Rien de révolutionnaire ? Si quand même car le gouvernement s'attaque désormais sérieusement aux actifs immobiliers. Ce n'est pas une attaque de front mais il y aura désormais un impact non négligeable dans la façon de gérer son patrimoine. Sans vouloir faire un mauvais jeu de mot, l'épargne financière est de son côté plutôt "épargnée" mais c'est somme toute logique car les fonds investis par nos concitoyens sont en très grande majorité liés à des emprunts de l'état Français (les fameux fonds en euros). Il ne faudrait donc pas risquer une sortie massive de ce type d'investissement au risque de voir l'état ne plus pouvoir emprunter dans de bonnes conditions.
En résumé, voici les mesures les plus marquantes annoncées hier par François Fillon :
1. Les plus values immobilières hors résidence principale ne bénéficient plus de l'abattement à partir de la 6ème année de détention. Rappelons qu'auparavant, il suffisait d'attendre 15 ans pour être totalement exonéré des plus values. Maintenant, seule l'inflation sera prise en compte pour "compenser" l'évolution normale du coût de la vie dans le calcul de la plus value imposable.
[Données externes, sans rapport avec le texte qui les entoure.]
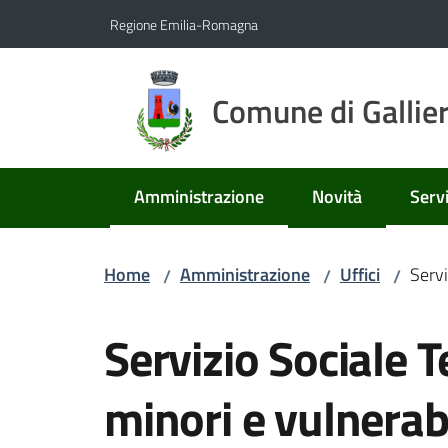
Vai al contenuto
Vai alla navigazione
Vai al footer
Regione Emilia-Romagna
Comune di Gallie
Amministrazione
Novità
Servi
Menu selezionato
Menu
Home
Amministrazione
Uffici
Servi
/
/
/
Salta al contenuto
Servizio Sociale T
minori e vulnerabi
Cette décision est à prise d'effet immédiate ! Les conséquences sont telles que les spécialistes de l'immobilier prévoient un blocage des ventes dans un avenir proche avec un possible risque de chute du marché car il y aura forcément moins d'acquéreurs pour investir dans l'immobilier locatif.
Désormais, c'est quasiment 1/3 de la plus value qui partira dans les caisses de l'état !
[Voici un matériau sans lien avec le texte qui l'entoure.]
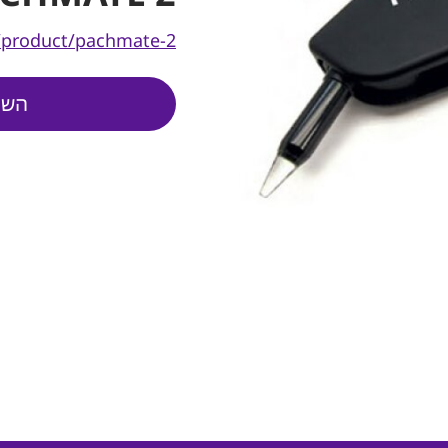
/product/pachmate-2
השא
2. Les prélèvements sociaux pour les revenus de l'épargne passent de 12,3% à 13,5%. C'est une hausse modeste qui ne remet pas en cause l'intérêt pour les placements financiers traditionnels (livrets non réglementés, assurance vie, actions...).
3. Les assurances santé (contrats dits solidaires et responsables) voient leur taxe augmenter de 3,5% à 7%.
4. Il y aura de nouvelles mesures en 2012 pour réduire encore les avantages liés aux niches fiscales.
En clair, il est plus que jamais nécessaire de diversifier et arbitrer régulièrement ses investissements pour tenir compte des changements de fiscalité.